[WORK ITEM]: Set down exactly each line of the entries below, beginning at the one that contains "middle mcp: (409, 977)" and ending at the last, and no others.

[DATA FOR ANALYSIS]:
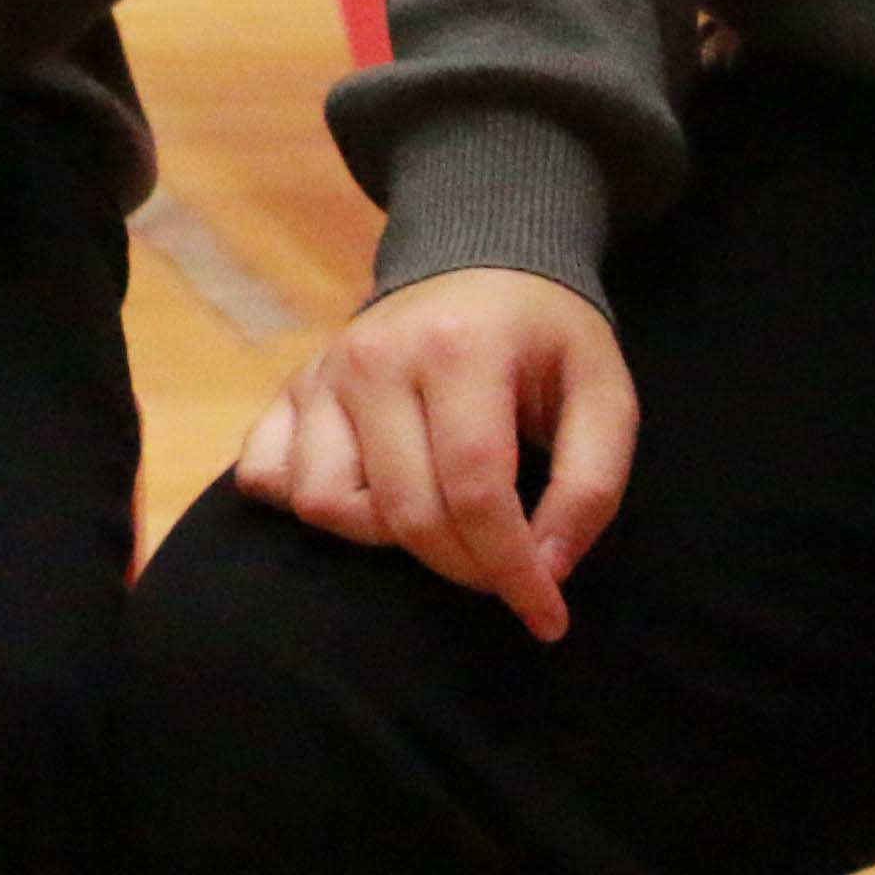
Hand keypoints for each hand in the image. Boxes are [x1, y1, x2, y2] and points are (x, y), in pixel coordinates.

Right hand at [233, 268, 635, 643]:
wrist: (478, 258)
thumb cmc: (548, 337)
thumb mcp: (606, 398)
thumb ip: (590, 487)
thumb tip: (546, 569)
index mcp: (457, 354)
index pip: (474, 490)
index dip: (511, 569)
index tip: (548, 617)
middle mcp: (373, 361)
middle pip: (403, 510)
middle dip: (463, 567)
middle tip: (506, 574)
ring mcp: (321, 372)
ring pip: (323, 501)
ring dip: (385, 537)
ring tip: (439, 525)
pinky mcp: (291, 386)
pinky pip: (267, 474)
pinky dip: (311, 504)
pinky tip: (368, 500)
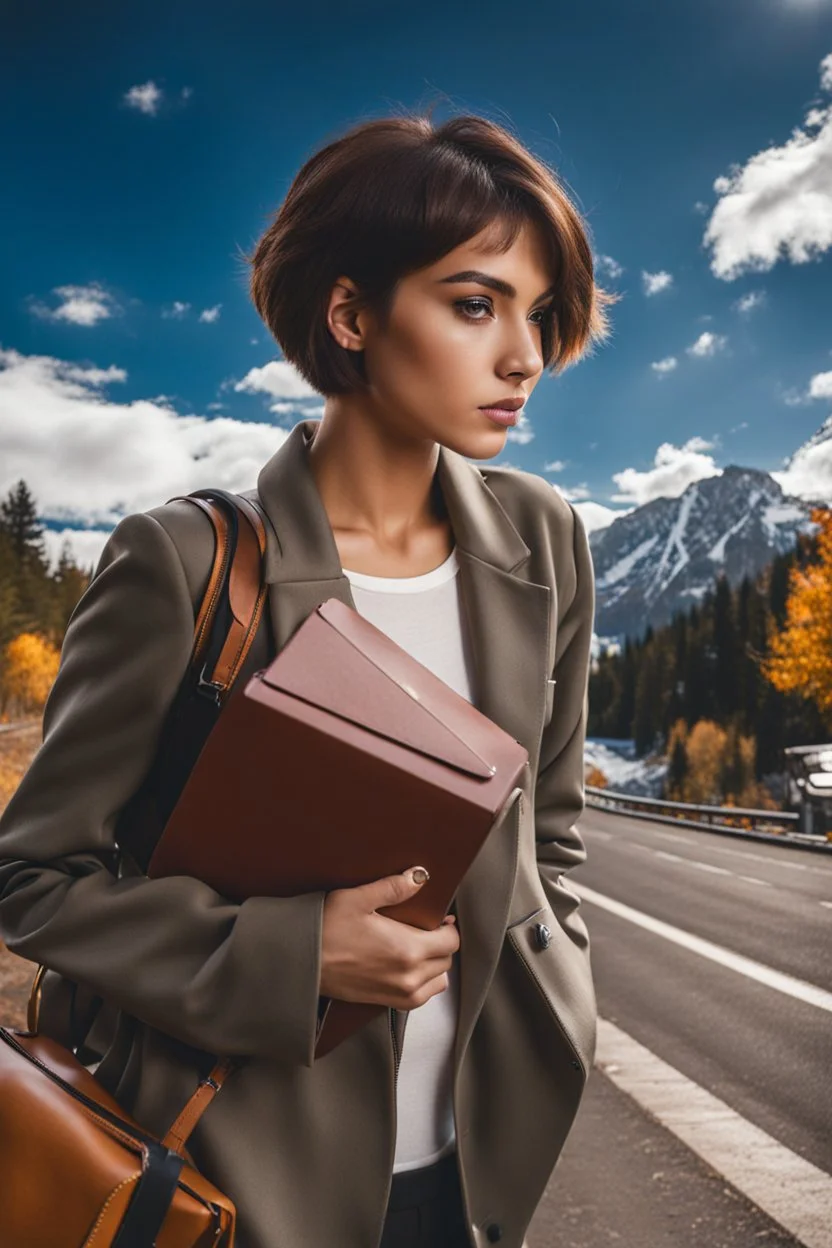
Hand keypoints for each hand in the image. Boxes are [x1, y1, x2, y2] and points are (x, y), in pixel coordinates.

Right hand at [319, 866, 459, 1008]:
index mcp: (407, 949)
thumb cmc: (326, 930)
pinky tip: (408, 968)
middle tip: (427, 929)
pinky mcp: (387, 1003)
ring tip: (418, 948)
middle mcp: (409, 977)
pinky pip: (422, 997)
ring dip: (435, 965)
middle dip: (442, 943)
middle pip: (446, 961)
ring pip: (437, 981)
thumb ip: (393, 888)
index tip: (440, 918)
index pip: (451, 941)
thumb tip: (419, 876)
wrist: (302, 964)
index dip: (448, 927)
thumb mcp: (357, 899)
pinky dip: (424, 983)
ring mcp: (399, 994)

[THE ANSWER]:
middle mcp: (409, 977)
pinky pip: (422, 997)
ring dip: (435, 965)
middle dip: (442, 943)
middle pip: (446, 961)
ring pip: (437, 981)
thumb ip: (393, 888)
index tip: (440, 918)
index pip: (451, 941)
thumb tip: (419, 876)
wrist: (302, 964)
index dip: (448, 927)
thumb mcp: (357, 899)
pinky dip: (424, 983)
ring mcp: (399, 994)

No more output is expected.